WHAT IS REQUIRED: Below are the entries to work from; restate word for word the portion that opens with the line containing "M 268,496 L" and closes with the line containing "M 204,654 L", keeping both.

DATA IN THIS EXERCISE:
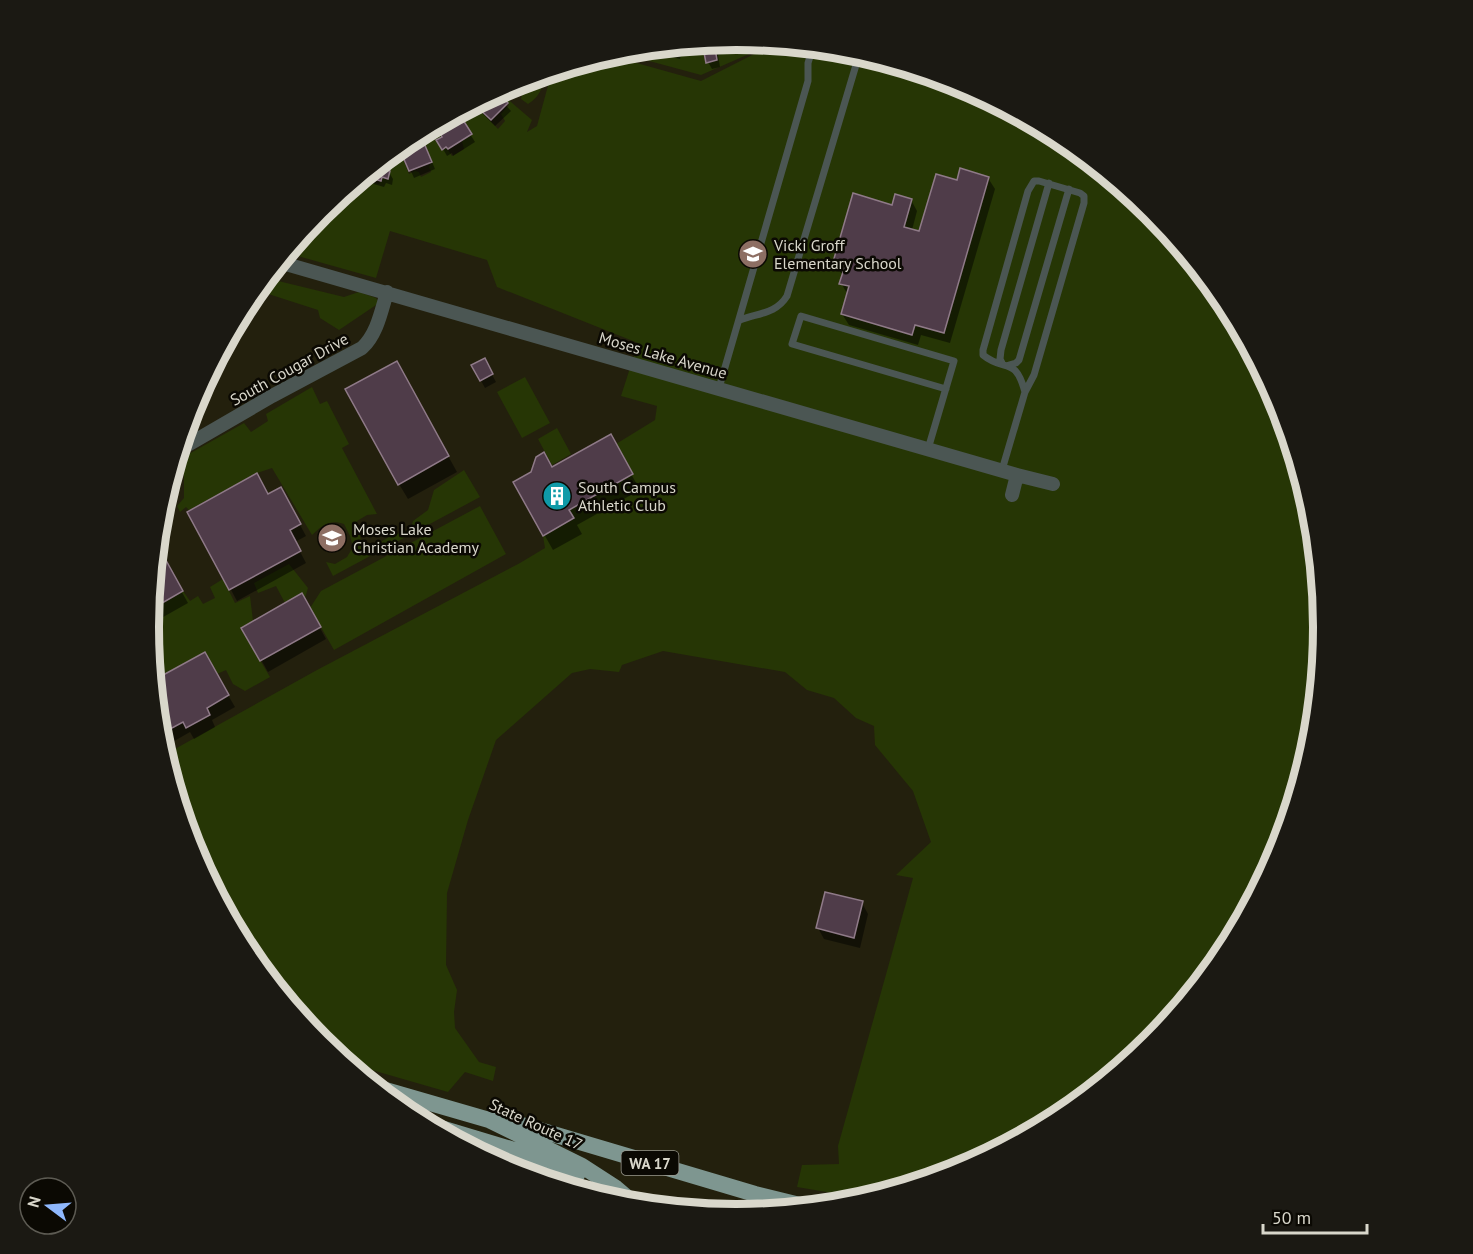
<svg xmlns="http://www.w3.org/2000/svg" width="1473" height="1254" font-family="'PT Sans',sans-serif">
<style>
.green{fill:#263605}
.shadow{fill:#0007}
.building{fill:#4f3c49;stroke:#8f7a88;stroke-width:1.5}
.lines{fill:none;stroke-linecap:round;stroke-linejoin:round}
.service{stroke:#4b5653;stroke-width:7}
.minor{stroke:#4b5653;stroke-width:14}
.trunk{stroke:#7e9690;stroke-width:16}
.labels{text-anchor:middle;dominant-baseline:central;stroke-width:5;stroke-linejoin:round;paint-order:stroke}
.shield{fill:#0b0903;stroke:#9b998f;stroke-width:1.5}
.shield-label{font-size:15px;font-weight:bold;fill:#d9d7cb}
.poi-label{font-size:16px;fill:#d9d7cb;stroke:#0b0903;text-anchor:start}
.street-label{font-size:16px;fill:#d9d7cb;stroke:#0b0903}
.rim{fill:none;stroke:#d9d7cb;stroke-width:8}
</style>
<rect width="100%" height="100%" fill="#23200d"/>
<!-- green -->
<path class="green" d="M 737,39 L 774,43 L 701,75 L 616,52 L 653,47 L 676,53 L 678,45 L 702,42 L 707,63 L 717,60 L 716,52 L 727,49 L 727,40 Z
M 776,43 L 852,50 L 962,84 L 1063,138 L 1153,211 L 1226,301 L 1280,402 L 1313,513 L 1324,627 L 1313,742 L 1280,852 L 1225,954 L 1152,1043 L 1063,1116 L 961,1170 L 868,1199 L 797,1187 L 802,1165 L 839,1164 L 838,1146 L 913,878 L 896,875 L 931,842 L 913,791 L 875,745 L 874,726 L 856,718 L 834,698 L 807,690 L 785,672 L 663,651 L 622,665 L 619,672 L 590,669 L 572,673 L 496,740 L 468,820 L 447,893 L 446,965 L 457,990 L 454,1012 L 455,1028 L 479,1062 L 496,1067 L 493,1081 L 465,1072 L 448,1092 L 344,1062 L 320,1043 L 247,953 L 193,852 L 164,755 L 317,670 L 520,563 L 545,548 L 543,536 L 574,519 L 569,510 L 633,474 L 616,444 L 655,420 L 657,406 L 621,396 L 638,343 L 497,287 L 487,260 L 390,231 L 376,278 L 287,253 L 321,211 L 364,176 L 373,178 L 372,182 L 379,184 L 382,177 L 388,178 L 390,171 L 383,169 L 384,160 L 405,142 L 407,147 L 400,151 L 409,174 L 415,171 L 419,172 L 421,177 L 431,172 L 429,167 L 432,161 L 424,143 L 420,145 L 416,135 L 445,119 L 448,124 L 438,130 L 442,137 L 436,140 L 442,149 L 446,147 L 452,156 L 464,149 L 462,141 L 472,134 L 458,112 L 474,104 L 498,129 L 505,121 L 501,114 L 509,105 L 497,92 L 498,91 L 532,120 L 527,132 L 537,126 L 552,71 L 608,55 L 701,81 Z
M 547,73 C 542,87 541,96 528,104 L 521,99 L 525,80 Z
M 266,278 L 344,297 L 359,292 L 376,298 L 379,303 L 339,330 L 320,318 L 318,310 L 256,290 Z
M 525,377 L 550,423 L 522,438 L 497,392 Z
M 312,387 L 320,404 L 327,401 L 349,444 L 342,448 L 377,514 L 367,515 L 357,521 L 361,541 L 371,547 L 393,535 L 410,530 L 413,521 L 428,510 L 434,490 L 464,470 L 480,497 L 333,576 L 326,562 L 335,564 L 347,557 L 353,547 L 350,536 L 344,524 C 329,519 322,526 312,535 L 272,468 L 257,473 L 189,510 L 186,507 L 180,512 L 177,506 L 184,498 L 184,476 L 180,459 L 244,423 L 251,432 L 268,421 L 266,414 Z
M 557,428 L 571,454 L 552,465 L 538,439 Z
M 480,506 L 506,554 L 334,650 L 310,608 L 321,591 Z
M 289,564 L 308,588 L 305,598 L 285,603 L 276,586 L 258,593 L 254,583 Z
M 223,579 L 235,603 L 250,596 L 253,621 L 241,628 L 270,677 L 245,691 L 233,684 L 226,670 L 217,674 L 205,652 L 159,677 C 147,658 148,632 150,610 L 183,591 L 190,601 L 198,596 L 203,604 L 215,598 L 210,587 Z"/>
<!-- shadow -->
<path class="shadow" d="M 729,40 L 731,52 L 718,55 L 720,67 L 712,69 L 708,62 L 703,42 Z
M 684,44 L 680,59 L 650,52 L 648,48 Z
M 495,93 L 511,111 L 495,126 L 473,104 Z
M 457,113 L 475,142 L 453,156 L 452,153 L 447,156 L 438,140 L 443,137 Z
M 415,136 L 420,146 L 428,152 L 435,169 L 414,178 L 402,151 L 409,148 L 406,141 Z
M 382,161 L 393,179 L 392,185 L 386,183 L 384,187 L 363,181 L 362,178 Z
M 988,178 L 995,189 L 950,343 L 921,335 L 918,345 L 849,325 L 842,314 L 848,295 L 841,283 L 844,274 L 841,273 L 834,262 L 893,207 L 911,200 L 917,211 L 912,230 L 920,233 L 958,181 Z
M 484,360 L 496,382 L 485,388 L 473,366 Z
M 405,378 L 457,472 L 408,499 L 399,484 Z
M 610,436 L 640,490 L 577,525 L 582,534 L 553,550 L 515,483 L 532,473 L 552,469 Z
M 268,496 L 287,501 L 306,536 L 295,542 L 306,563 L 237,601 L 189,512 Z
M 156,546 L 188,603 L 149,625 Z
M 302,595 L 326,639 L 268,672 L 243,628 Z
M 204,654 L 235,707 L 212,720 L 215,727 L 194,739 L 190,732 L 162,748 L 154,682 Z
M 862,903 L 868,914 L 860,948 L 824,939 L 818,928 Z"/>
<!-- building -->
<path class="building" d="M 727,40 L 728,45 L 715,48 L 717,60 L 706,63 L 702,42 Z
M 678,45 L 676,53 L 653,47 Z
M 497,92 L 508,103 L 491,120 L 474,104 Z
M 458,112 L 472,134 L 448,149 L 446,147 L 442,150 L 436,140 L 442,137 L 438,130 L 448,124 L 445,119 Z
M 416,135 L 420,145 L 424,143 L 432,162 L 409,171 L 400,150 L 407,147 L 405,142 Z
M 384,160 L 385,160 L 383,169 L 390,171 L 388,179 L 382,177 L 381,181 L 364,176 Z
M 960,168 L 989,177 L 944,333 L 915,325 L 912,335 L 841,314 L 849,286 L 839,284 L 845,266 L 833,262 L 853,193 L 892,205 L 895,194 L 912,199 L 904,227 L 919,231 L 936,174 L 957,180 Z
M 485,358 L 493,374 L 480,381 L 471,365 Z
M 397,361 L 449,456 L 398,485 L 345,389 Z
M 611,434 L 633,474 L 569,510 L 574,518 L 543,536 L 513,482 L 531,472 L 536,457 L 544,452 L 552,467 Z
M 257,473 L 268,494 L 281,487 L 301,524 L 290,530 L 301,551 L 229,590 L 187,512 Z
M 157,544 L 183,591 L 150,610 Z
M 302,593 L 321,627 L 260,661 L 241,628 Z
M 205,652 L 229,695 L 207,708 L 210,715 L 186,728 L 183,722 L 159,735 L 154,680 Z
M 825,892 L 863,901 L 854,938 L 816,928 Z"/>
<g class="lines">
<!-- service -->
<path class="service" d="M 740,320 C 758,313 776,314 787,296 L 856,65 L 854,51
M 1002,363 L 1000,359 L 1001,350 L 1049,183
M 1009,365 L 1016,363 L 1019,360 L 1069,189
M 719,388 L 808,81 L 808,63 L 813,47
M 928,449 L 954,361 L 801,316 L 792,344 L 946,389
M 1002,470 L 1025,392 L 1034,375 L 1084,203 L 1084,196 L 1080,193 L 1039,181 L 1034,181 L 1028,191 L 983,350 L 983,355 C 1005,373 1015,355 1025,392"/>
<!-- minor -->
<path class="minor" d="M 279,262 L 1017,475 L 1012,495
M 179,450 L 272,396 L 362,348 C 377,334 381,312 387,292
M 1017,475 L 1053,484"/>
<!-- trunk -->
<path class="trunk" d="M 375,1087 L 489,1120 L 582,1166 L 616,1188 L 636,1205
M 489,1120 L 526,1126 L 755,1194 L 812,1208
M 424,1123 L 534,1156 L 577,1175"/>
</g>
<!-- icons -->
<defs>
<g id="school-disc" transform="scale(1.5)"><circle r="9.5" fill="#8d6e63" stroke="#0b0903"/><path d="M0-5L7-2L0 1L-7-2ZM-4 1L0 2.5L4 1V4Q0 6-4 4Z" fill="#fff"/></g>
<g id="building-disc" transform="scale(1.5)"><circle r="9.5" fill="#0f9aa8" stroke="#0b0903"/><path d="M-4-6H4V6H1V3H-1V6H-4ZM-2.5-4.3h1.7v1.8h-1.7ZM.8-4.3h1.7v1.8H.8ZM-2.5-1h1.7V.8h-1.7ZM.8-1h1.7V.8H.8Z" fill="#fff"/></g>
</defs>
<g fill-rule="evenodd">
<use href="#school-disc" x="753" y="254"/>
<use href="#building-disc" x="557" y="496"/>
<use href="#school-disc" x="332" y="538"/>
</g>
<g class="labels">
<!-- shield labels -->
<rect class="shield" x="621.5" y="1151" width="57" height="24" rx="4.5"/>
<g class="shield-label">
<text x="650" y="1163">WA 17</text>
</g>
<!-- poi labels -->
<g class="poi-label">
<text x="774" y="245">Vicki Groff<tspan x="774" dy="18">Elementary School</tspan></text>
<text x="578" y="487">South Campus<tspan x="578" dy="18">Athletic Club</tspan></text>
<text x="353" y="529">Moses Lake<tspan x="353" dy="18">Christian Academy</tspan></text>
</g>
<!-- street labels -->
<g class="street-label">
<text transform="translate(663 355) rotate(16)">Moses Lake Avenue</text>
<text transform="translate(289 369) rotate(-29)">South Cougar Drive</text>
<text transform="translate(536 1124) rotate(25)">State Route 17</text>
</g>
</g>
<!-- crop -->
<path d="M0 0H1473V1254H0ZM159 627a577 577 0 1 1 1154 0a577 577 0 1 1-1154 0Z" fill="#1b1913" fill-rule="evenodd"/>
<path class="rim" d="M159 627a577 577 0 1 1 1154 0a577 577 0 1 1-1154 0Z"/>
<!-- north arrow -->
<g transform="translate(48 1206) rotate(286)"><circle r="28" fill="#0b0903" stroke="#5d5b53" stroke-width="1.5"/>
<path d="M0-4.5L10 22L0 15L-10 22Z" fill="#8fb8fd"/>
<text y="-9" font-size="16" font-weight="bold" text-anchor="middle" fill="#d9d7cb">N</text>
</g>
<!-- scale -->
<path d="M1263 1224v9h104v-9" fill="none" stroke="#d9d7cb" stroke-width="3"/>
<text x="1272" y="1224" font-size="18" fill="#d9d7cb" stroke="#0b0903" stroke-width="4.5" paint-order="stroke">50 m</text>
</svg>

EXPECTED ANSWER:
M 268,496 L 287,501 L 306,536 L 295,542 L 306,563 L 237,601 L 189,512 Z
M 156,546 L 188,603 L 149,625 Z
M 302,595 L 326,639 L 268,672 L 243,628 Z
M 204,654 L 235,707 L 212,720 L 215,727 L 194,739 L 190,732 L 162,748 L 154,682 Z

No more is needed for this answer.